### TASK ITEM:
Find the line in the entries below that contains "right knee: (1084, 385)". Repeat it exactly, and every line after it through the line that contains "right front paw: (334, 501)".

═════ GIVEN DATA ═════

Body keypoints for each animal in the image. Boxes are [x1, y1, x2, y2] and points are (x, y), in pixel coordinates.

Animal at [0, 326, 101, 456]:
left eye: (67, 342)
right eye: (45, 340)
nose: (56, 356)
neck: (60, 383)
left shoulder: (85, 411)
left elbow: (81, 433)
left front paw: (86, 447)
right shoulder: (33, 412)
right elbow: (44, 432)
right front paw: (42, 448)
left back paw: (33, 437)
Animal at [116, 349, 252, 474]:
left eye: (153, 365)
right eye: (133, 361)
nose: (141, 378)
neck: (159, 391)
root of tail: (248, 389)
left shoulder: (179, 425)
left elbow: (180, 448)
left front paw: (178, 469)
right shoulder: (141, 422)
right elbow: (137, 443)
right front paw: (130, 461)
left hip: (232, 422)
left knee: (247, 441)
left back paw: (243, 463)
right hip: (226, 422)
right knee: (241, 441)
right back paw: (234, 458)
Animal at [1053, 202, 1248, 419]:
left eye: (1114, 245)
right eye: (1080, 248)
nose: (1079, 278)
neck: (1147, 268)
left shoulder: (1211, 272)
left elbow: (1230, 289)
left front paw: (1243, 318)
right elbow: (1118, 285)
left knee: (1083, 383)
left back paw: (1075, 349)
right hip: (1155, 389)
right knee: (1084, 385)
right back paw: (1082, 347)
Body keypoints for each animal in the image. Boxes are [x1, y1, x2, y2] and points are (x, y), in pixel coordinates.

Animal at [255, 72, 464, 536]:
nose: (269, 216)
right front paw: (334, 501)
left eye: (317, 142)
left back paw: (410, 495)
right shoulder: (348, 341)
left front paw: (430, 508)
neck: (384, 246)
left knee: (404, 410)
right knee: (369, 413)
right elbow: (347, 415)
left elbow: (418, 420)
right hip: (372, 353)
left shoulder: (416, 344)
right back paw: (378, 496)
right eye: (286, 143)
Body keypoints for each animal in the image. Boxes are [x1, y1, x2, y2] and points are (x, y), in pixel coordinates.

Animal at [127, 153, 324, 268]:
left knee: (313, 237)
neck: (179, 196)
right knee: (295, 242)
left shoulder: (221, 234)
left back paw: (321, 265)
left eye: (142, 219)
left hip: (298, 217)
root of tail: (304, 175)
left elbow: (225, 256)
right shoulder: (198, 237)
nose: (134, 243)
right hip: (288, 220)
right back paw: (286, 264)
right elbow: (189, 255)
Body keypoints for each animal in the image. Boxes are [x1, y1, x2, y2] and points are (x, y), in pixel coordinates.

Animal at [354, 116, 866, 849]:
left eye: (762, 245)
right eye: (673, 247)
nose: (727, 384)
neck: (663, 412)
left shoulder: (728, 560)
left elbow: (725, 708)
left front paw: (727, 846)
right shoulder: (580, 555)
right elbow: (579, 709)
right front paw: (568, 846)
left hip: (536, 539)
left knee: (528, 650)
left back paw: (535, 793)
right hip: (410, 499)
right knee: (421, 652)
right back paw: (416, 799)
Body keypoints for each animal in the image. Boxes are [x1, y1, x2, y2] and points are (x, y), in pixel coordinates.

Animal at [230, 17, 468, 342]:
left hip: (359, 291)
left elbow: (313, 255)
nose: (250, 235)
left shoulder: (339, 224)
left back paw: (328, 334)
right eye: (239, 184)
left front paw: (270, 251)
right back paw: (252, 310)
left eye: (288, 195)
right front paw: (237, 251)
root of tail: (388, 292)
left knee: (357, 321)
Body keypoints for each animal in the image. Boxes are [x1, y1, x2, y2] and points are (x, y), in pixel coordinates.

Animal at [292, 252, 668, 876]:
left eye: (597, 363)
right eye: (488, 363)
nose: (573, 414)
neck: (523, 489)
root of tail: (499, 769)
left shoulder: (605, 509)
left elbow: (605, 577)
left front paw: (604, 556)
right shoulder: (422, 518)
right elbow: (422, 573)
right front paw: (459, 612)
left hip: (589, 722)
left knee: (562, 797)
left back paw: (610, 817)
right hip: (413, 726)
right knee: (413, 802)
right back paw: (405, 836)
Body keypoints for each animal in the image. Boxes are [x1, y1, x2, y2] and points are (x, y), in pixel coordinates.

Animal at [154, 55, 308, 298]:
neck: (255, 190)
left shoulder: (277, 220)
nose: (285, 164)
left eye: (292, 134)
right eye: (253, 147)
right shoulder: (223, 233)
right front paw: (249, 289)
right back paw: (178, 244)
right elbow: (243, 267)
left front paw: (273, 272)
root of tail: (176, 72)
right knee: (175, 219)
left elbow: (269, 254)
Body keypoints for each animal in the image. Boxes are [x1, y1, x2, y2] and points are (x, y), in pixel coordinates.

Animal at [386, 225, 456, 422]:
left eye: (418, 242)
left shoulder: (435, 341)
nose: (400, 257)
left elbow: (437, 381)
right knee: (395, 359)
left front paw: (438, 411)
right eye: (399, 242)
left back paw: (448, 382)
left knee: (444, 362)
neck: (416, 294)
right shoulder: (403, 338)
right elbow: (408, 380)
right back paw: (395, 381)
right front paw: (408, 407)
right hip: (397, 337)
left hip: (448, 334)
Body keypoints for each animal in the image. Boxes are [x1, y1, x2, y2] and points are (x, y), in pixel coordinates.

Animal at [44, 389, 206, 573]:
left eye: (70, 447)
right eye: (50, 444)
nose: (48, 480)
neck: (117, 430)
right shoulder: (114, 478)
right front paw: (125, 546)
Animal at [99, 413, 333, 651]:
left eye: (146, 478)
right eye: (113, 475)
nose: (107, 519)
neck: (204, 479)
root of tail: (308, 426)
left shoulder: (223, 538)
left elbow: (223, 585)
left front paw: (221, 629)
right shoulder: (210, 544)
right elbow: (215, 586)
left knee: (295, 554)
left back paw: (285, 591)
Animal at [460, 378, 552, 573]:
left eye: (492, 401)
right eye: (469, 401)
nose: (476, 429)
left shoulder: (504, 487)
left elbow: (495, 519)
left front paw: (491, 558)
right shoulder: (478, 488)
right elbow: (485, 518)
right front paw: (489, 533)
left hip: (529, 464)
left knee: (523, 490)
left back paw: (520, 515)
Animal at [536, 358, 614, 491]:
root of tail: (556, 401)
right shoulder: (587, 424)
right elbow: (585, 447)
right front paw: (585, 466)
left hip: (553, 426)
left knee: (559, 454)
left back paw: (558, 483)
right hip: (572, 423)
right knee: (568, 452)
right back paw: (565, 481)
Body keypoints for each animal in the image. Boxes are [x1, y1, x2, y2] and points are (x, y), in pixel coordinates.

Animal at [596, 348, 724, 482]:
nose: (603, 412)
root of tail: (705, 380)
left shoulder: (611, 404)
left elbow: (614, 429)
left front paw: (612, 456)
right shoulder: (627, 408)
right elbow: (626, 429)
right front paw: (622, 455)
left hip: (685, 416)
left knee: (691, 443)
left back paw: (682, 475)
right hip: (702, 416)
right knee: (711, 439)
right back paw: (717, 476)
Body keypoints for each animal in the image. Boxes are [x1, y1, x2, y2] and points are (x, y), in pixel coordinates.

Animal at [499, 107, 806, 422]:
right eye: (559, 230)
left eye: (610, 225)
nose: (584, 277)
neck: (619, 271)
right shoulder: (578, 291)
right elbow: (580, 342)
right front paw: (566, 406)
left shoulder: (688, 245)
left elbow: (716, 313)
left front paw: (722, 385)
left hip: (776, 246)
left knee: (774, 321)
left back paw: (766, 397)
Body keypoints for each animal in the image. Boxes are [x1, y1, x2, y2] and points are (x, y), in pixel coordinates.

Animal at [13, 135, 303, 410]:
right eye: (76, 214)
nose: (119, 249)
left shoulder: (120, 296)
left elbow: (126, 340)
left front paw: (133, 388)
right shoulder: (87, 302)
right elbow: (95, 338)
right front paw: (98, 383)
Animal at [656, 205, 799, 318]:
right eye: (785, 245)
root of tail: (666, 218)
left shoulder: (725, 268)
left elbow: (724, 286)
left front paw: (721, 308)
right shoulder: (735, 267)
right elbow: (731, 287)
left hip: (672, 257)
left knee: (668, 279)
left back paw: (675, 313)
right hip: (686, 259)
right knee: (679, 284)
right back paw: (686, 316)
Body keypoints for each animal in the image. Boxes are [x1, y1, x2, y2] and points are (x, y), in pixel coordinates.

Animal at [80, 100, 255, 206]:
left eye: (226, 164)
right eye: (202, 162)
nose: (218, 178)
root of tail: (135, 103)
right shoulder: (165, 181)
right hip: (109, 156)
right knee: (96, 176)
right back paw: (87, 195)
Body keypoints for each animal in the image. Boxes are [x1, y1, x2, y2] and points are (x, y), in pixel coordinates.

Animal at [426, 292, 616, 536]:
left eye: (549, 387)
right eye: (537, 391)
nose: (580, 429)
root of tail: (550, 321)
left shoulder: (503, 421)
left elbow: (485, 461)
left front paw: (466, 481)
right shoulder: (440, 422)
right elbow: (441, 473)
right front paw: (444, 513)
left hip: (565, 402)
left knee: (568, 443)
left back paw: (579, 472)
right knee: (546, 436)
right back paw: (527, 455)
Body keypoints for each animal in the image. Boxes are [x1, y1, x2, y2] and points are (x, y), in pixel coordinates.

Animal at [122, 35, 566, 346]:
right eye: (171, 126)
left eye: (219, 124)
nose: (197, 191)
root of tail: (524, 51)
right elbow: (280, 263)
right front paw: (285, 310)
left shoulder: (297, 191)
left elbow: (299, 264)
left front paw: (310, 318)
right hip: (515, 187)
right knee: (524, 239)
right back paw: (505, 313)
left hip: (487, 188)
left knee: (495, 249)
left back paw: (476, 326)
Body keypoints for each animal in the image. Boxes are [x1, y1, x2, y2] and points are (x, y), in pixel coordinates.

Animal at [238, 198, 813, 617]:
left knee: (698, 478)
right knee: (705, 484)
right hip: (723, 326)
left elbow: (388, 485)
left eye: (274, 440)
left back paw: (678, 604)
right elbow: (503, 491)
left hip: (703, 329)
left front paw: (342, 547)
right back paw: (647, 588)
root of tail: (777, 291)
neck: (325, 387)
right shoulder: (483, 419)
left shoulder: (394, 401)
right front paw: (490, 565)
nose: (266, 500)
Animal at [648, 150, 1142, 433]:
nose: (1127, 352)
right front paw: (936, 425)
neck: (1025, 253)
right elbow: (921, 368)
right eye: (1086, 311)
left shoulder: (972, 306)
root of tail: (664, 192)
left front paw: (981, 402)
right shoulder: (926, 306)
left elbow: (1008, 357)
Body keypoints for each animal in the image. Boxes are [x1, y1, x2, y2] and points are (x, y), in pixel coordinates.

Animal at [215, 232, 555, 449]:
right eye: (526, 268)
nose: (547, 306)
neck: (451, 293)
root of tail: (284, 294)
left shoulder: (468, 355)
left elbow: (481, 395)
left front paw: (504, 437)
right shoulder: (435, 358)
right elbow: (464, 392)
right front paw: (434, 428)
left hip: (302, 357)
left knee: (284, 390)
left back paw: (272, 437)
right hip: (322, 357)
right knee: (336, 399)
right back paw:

═════

### EXERCISE RESULT:
right knee: (1084, 385)
right back paw: (1082, 347)
Body keypoints for each animal in the image. Boxes are [x1, y1, x2, y2] and points are (x, y), in pixel coordinates.

Animal at [255, 72, 464, 536]:
nose: (269, 216)
right front paw: (334, 501)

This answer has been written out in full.